Manuel de Falla, born in Cádiz, Spain, spent some of his last years living in a rented house in Granada with his sister. These days it is possible to visit the house, which is a repository of memorabilia and personal objects. The house is situated in an area that is somewhat hidden from the street, and it took me some time (and effort) to find it. According to the house’s guide, Falla wanted to be in a tranquil place where he’d be able to compose and listen to the sounds of water, and also be near the Alhambra. He didn’t want to be bothered by passerbys in the street.
The house is not big but it had spectacular views of the city, and enough space for Falla, his sister and their activities. There are bedrooms for both of them, a small kitchen, a tiny drawing room for tertulias with Falla’s artist friends, and a small music room which still houses his piano.

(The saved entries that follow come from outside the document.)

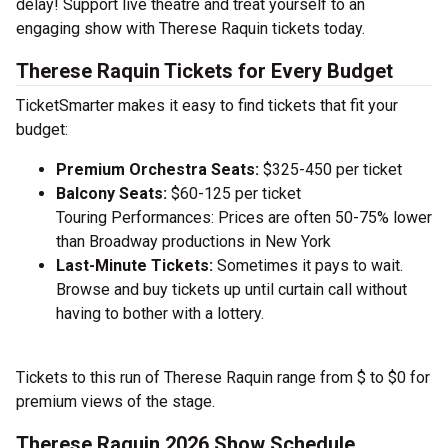
delay! Support live theatre and treat yourself to an
engaging show with Therese Raquin tickets today.
Therese Raquin Tickets for Every Budget
TicketSmarter makes it easy to find tickets that fit your
budget:
Premium Orchestra Seats:
$325-450 per ticket
Balcony Seats:
$60-125 per ticket
Touring Performances: Prices are often 50-75% lower
than Broadway productions in New York
Last-Minute Tickets:
Sometimes it pays to wait.
Browse and buy tickets up until curtain call without
having to bother with a lottery.
Tickets to this run of Therese Raquin range from $ to $0 for
premium views of the stage.
Therese Raquin 2026 Show Schedule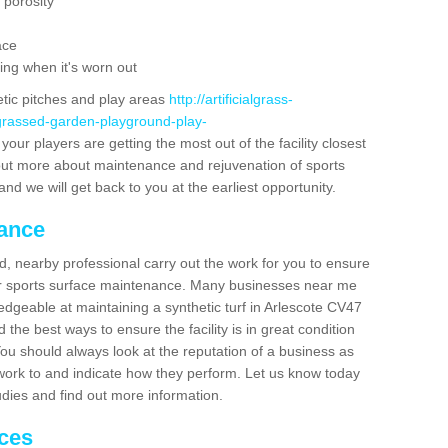
 porosity
ace
ing when it's worn out
etic pitches and play areas
http://artificialgrass-
-grassed-garden-playground-play-
your players are getting the most out of the facility closest
g out more about maintenance and rejuvenation of sports
m and we will get back to you at the earliest opportunity.
nance
d, nearby professional carry out the work for you to ensure
ur sports surface maintenance. Many businesses near me
ledgeable at maintaining a synthetic turf in Arlescote CV47
the best ways to ensure the facility is in great condition
You should always look at the reputation of a business as
y work to and indicate how they perform. Let us know today
tudies and find out more information.
ices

In his work “Nights in the Gardens of Spain,” one can hear the sounds of water in the piano part, especially at the beginning of the piece. There is a garden next to his house, and further up the hill, the park “Carmen de los mártires”, and La Alhambra, which are both full of gardens and water fountains.
Everyone knows about La Alhambra, and if not, it’s easy to find information about the palaces and buildings of this marvelous attraction–the old city of the sultan of Granada. However, few have heard of “Carmen de los mártires” before arriving in Granada.
Carmen de los mártires has a curious history. The current architecture was built in the 19th century, following the demolition of other buildings of random uses. For example, in the era of the sultans, nothing was there. It was just a hill. But it was located very close to La Alhambra, so they say that Boabdil (the last sultan of Granada) by way of this hill, made his to way to surrender to the Catholic monarchs on January 2, 1492.
After Boabdil had given them the keys to the city, Isabel la Católica decided to build an hermitage on this land. The Christians called this place “Corral de los cautivos” (The prisoners corral) in homage to the Christians held prisoner by the Muslims. Later, an order of the Descalced Carmelites arrived, and in 1573 they established the “Convent of the Holy Martyrs of Descalced Carmelites.” In 1842 the convent was destroyed and then the current palace and gardens were erected. In 1943 the complex was donated to the city of Granada and in 1944 they added the Nazarí patio in memory of Granada’s Muslim heritage.
The fountains and their flowing waters, are all around Falla’s house. Even today, with many more inhabitants and buildings than in Falla’s time, it is easy to see how the house’s location would inspire him. One just has to stroll along the paths of Carmen de los mártires and in the Alhambra forest to feel the beauty and tranquility–to imagine oneself in another world and in another moment.